Sobre a possibilidade de haver eventualmente uma clínica maior que esteja a fazer subcontratação com outras clínicas mais pequenas, Miguel Guimarães afirmou que “se estiver a ser feito sem conhecimento da ARSLVT, é ilegal”.

O bastonário desconhece qual o número de requisições que possam ter sido aceites indevidamente por parte da Ecosado para a realização de ecografias obstétricas, mas admitiu que “seguramente devem ser muitas”. “Temos algumas notas, que nos chegaram na sequência deste caso, de pais preocupados com esta questão da ecografia feita pelo médico, a perguntarem onde é que com o P1 [requisição passada pelo médico de família] podiam ir e ter uma boa alternativa.”

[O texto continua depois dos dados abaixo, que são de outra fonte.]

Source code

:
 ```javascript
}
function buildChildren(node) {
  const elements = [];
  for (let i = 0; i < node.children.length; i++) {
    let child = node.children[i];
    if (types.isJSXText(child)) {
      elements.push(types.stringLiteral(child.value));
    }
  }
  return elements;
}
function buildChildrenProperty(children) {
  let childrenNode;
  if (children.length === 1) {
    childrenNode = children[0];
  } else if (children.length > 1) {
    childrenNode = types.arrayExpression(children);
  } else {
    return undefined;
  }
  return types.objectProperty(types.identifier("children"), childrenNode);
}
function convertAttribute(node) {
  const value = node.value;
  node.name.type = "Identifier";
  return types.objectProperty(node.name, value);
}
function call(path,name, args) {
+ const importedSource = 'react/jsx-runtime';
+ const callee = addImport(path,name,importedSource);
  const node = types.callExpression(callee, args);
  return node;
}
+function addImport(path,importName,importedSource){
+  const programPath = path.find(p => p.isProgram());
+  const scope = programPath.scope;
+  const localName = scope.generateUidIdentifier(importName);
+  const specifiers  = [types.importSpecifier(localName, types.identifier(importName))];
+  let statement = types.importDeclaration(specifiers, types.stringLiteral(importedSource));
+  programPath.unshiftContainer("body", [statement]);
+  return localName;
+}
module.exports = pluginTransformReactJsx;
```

Ao PÚBLICO, Miguel Guimarães explicou que quando marcou a reunião com o presidente da ARSLVT pediu também duas coisas: “Que nos enviassem o contrato que tinham com a Ecosado — foram procurar e viram que não têm — e os procedimentos concursais que na altura foram feitos para a convenção, para perceber qual o valor que estava a ser pago por ecografia e se quando fizeram o concurso entrou em linha de conta apenas o preço ou também factores de qualidade.”

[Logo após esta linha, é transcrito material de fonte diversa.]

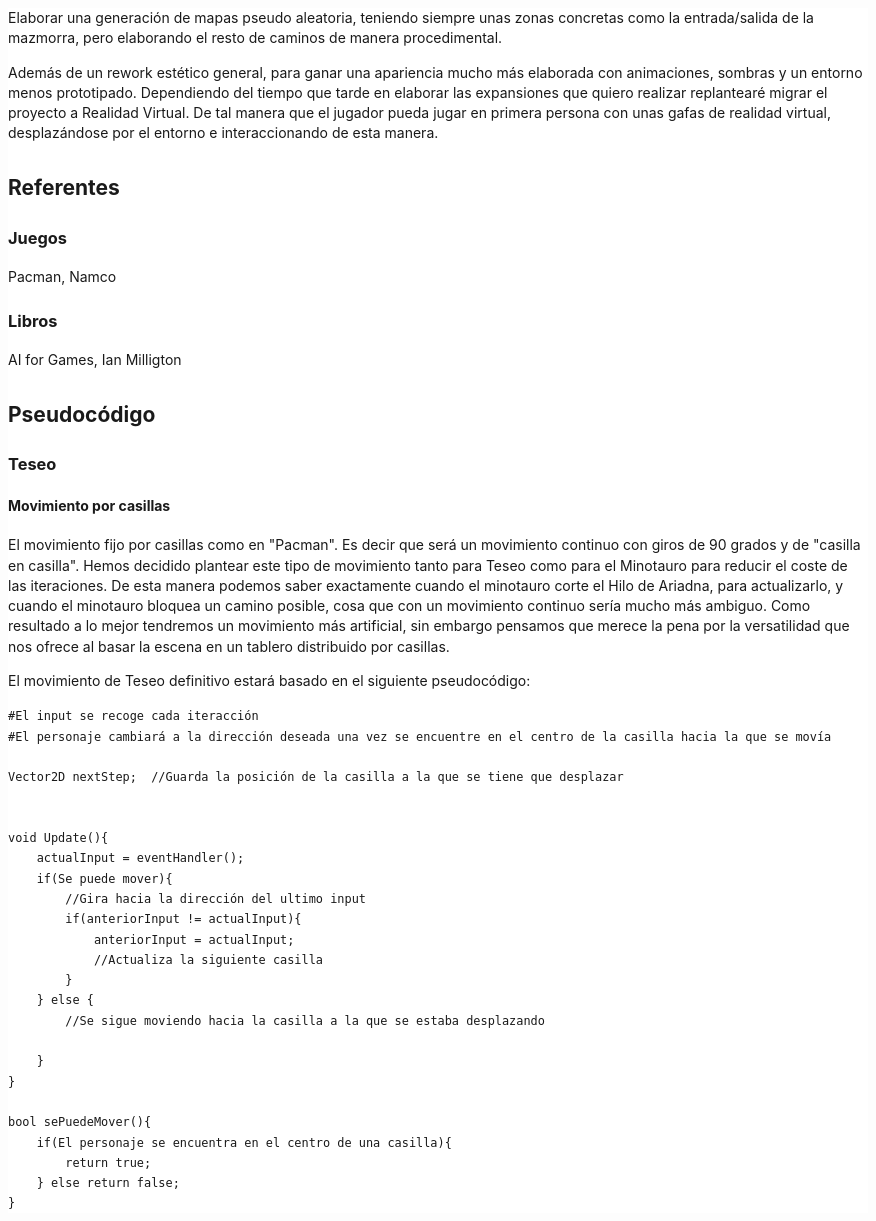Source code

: Elaborar una generación de mapas pseudo aleatoria, teniendo siempre unas zonas concretas como la entrada/salida de la mazmorra, pero elaborando el resto de caminos de manera procedimental.

Además de un rework estético general, para ganar una apariencia mucho más elaborada con animaciones, sombras y un entorno menos prototipado.
Dependiendo del tiempo que tarde en elaborar las expansiones que quiero realizar replantearé migrar el proyecto a Realidad Virtual. De tal manera que el jugador pueda jugar en primera persona con unas gafas de realidad virtual, desplazándose por el entorno e interaccionando de esta manera.

## Referentes
### Juegos
Pacman, Namco
### Libros
AI for Games, Ian Milligton

## Pseudocódigo

### Teseo

#### Movimiento por casillas

El movimiento fijo por casillas como en "Pacman". Es decir que será un movimiento continuo con giros de 90 grados y de "casilla en casilla".
Hemos decidido plantear este tipo de movimiento tanto para Teseo como para el Minotauro para reducir el coste de las iteraciones. De esta manera podemos saber exactamente cuando el minotauro corte el Hilo de Ariadna, para actualizarlo, y cuando el minotauro bloquea un camino posible, cosa que con un movimiento continuo sería mucho más ambiguo.
Como resultado a lo mejor tendremos un movimiento más artificial, sin embargo pensamos que merece la pena por la versatilidad que nos ofrece al basar la escena en un tablero distribuido por casillas.

El movimiento de Teseo definitivo estará basado en el siguiente pseudocódigo:
```
#El input se recoge cada iteracción
#El personaje cambiará a la dirección deseada una vez se encuentre en el centro de la casilla hacia la que se movía

Vector2D nextStep;  //Guarda la posición de la casilla a la que se tiene que desplazar


void Update(){
    actualInput = eventHandler();
    if(Se puede mover){
        //Gira hacia la dirección del ultimo input
        if(anteriorInput != actualInput){
            anteriorInput = actualInput;
            //Actualiza la siguiente casilla
        }
    } else {
        //Se sigue moviendo hacia la casilla a la que se estaba desplazando

    }
}

bool sePuedeMover(){
    if(El personaje se encuentra en el centro de una casilla){
        return true;
    } else return false;
}
```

Terá sido nessa altura que a ARSLVT percebeu que não havia uma convenção com a Ecosado. “Fizemos o pedido há uma semana, antes não se falava disso”, disse o bastonário.

"Falência no controlo” do sistema de saúde

Para Miguel Guimarães, o caso do bebé Rodrigo “não é apenas um caso de más práticas, é um caso em que de facto há uma falência no controlo do que é feito no sistema de saúde”. “Exige de todos nós, entidades dependentes do Ministério da Saúde — Ministério da Saúde, regulador e ordens profissionais — termos um momento zero, em que muita coisa deve ser avaliada”, afirmou, referindo que no caso da Ordem dos Médicos já reuniu com o Conselho Disciplinar do Sul no sentido de se agilizarem os processos e darem prioridade na avaliação daqueles que podem ser os mais gravosos.

Uma das questões que Miguel Guimarães considera que deve ser repensada é a do encaminhamento que deve ser dado aos utentes quando os centros de saúde não conseguem fazer os exames que prescrevem. “Acho que é um caminho que se deve fazer, que as indicações para fazer determinados exames possam ser apontadas pelos secretários clínicos [dos centros de saúde]. Que digam na altura onde se pode fazer o exame.”

Outra questão que o bastonário tem chamado a atenção é do preço pago pelo SNS aos convencionados por determinado tipo de cuidados. “Quando se fazem concursos e depois se opta pelo preço mais baixo, o que existe é uma grande luta desenfreada entre várias entidades para tentarem ficar com a convenção ao preço mais baixo. E, muitas vezes, aceitam valores que podem não ser lucrativos. Isto pode levar a que existam atropelos às boas práticas. O Estado deve ter um princípio diferente na contratação de serviços externos, sejam convenções ou outros. Deve haver um preço abaixo do qual não se deve ir. Quando se paga 30 euros por uma ecografia destas [morfológica], é um valor muito baixo porque esta ecografia tem uma enorme responsabilidade”, salientou.

Na segunda-feira, Miguel Guimarães reuniu com a Entidade Reguladora da Saúde (ERS) por causa do mesmo caso. “Várias entidades com quem conversámos, acabaram por nos dizer que não têm os meios adequados para responder às funções que lhes estão atribuídas legalmente. É o caso da Entidade Reguladora da Saúde, que tem um conjunto de funções muito alargado a que provavelmente tem dificuldade em dar resposta com os meios que tem ao seu dispor.”

“Se tenho uma entidade que não tem a capacidade que devia ter para fazer as intervenções necessárias para termos uma vigilância mais transparente e efectiva, é evidente que a probabilidade de acontecerem eventos adversos aumenta”, alertou. Cabe à ERS, desde 2014, assegurar que as clínicas têm licenciamento para funcionar. Segundo o bastonário, o licenciamento da Ecosado “foi feito online em 2016”.